In the case of Zh-En, intuitively, we can tell that the style of writing in both SMS/CHAT as well as the conversational speech will be different from that of news articles (which constitutes the majority of the English Gigaword corpus). Empirically, this is supported by the high perplexity on the development set with our LM (see the column Zh-En of Table 5). This explains the marginal improvement we observed in Sec. 7.1.

On the other hand, in the case of Tr-En, the similarity between the domains of the monolingual corpus and parallel corpora is higher (see the column Tr-En of Table 5). This led to a significantly larger improvement in translation performance by integrating the external language model than the case of Zh-En. Similarly, we observed the improvement by both shallow and deep fusion in the case of De-En and Cs-En, where the perplexity on the development set was much lower.

Conclusion and Future Work

In this paper, we propose and compare two methods for incorporating monolingual corpora into an existing NMT system. We empirically evaluate these approaches (shallow fusion and deep fusion) on low-resource En-Tr (TED/TEDx Subtitles), focused domain for En-Zh (SMS/Chat and conversational speech) and two high-resource language pairs: Cs-En and De-En. We show that with our approach on the Tr-En and Zh-En language pairs, the NMT models trained with deep fusion were able to achieve better results than the existing phrase-based statistical machine translation systems (up to a $+1.96$ BLEU points on En-Tr). We also observed up to a $0.47$ BLEU score improvement for high resource language pairs such as De-En and Cs-En on the datasets provided in WMT’15 competition over our NMT baseline. This provides an evidence that our method can also improve the translation performance regardless of the amount of available parallel corpora.

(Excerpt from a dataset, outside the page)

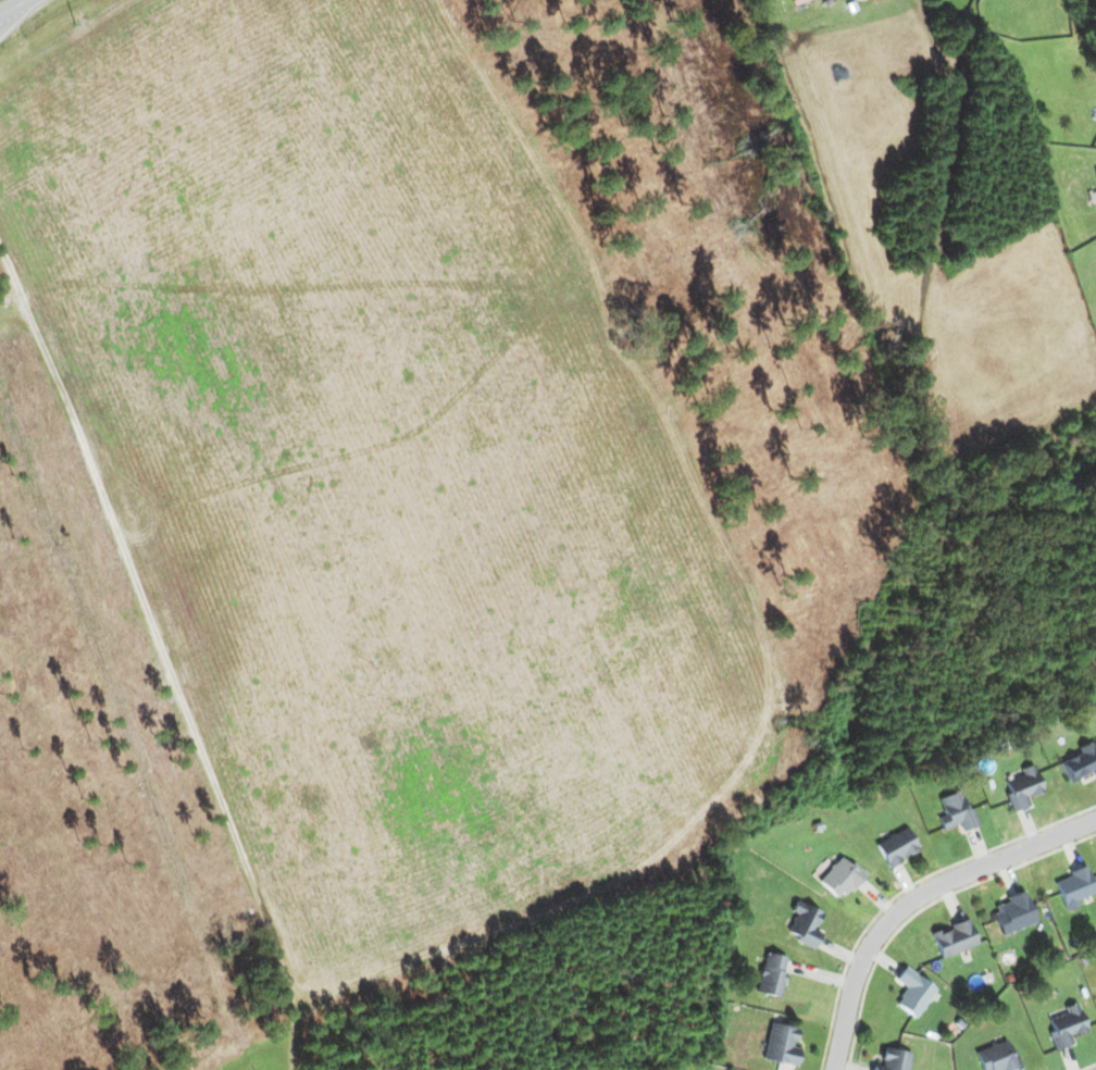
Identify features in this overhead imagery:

Our analysis also revealed that the performance improvement from incorporating an external LM was highly dependent on the domain similarity between the monolingual corpus and the target task. In the case where the domain of the bilingual and monolingual corpora were similar (De-En, Cs-En), we observed improvement with both deep and shallow fusion methods. In the case where they were dissimilar (Zh-En), the improvement using shallow fusion were much smaller. This trend might also explain why deep fusion, which implements an adaptive mechanism for modulating information from the integrated LM, works better than shallow fusion. This analysis also suggests that future work on domain adaption of the language model may further improve translations.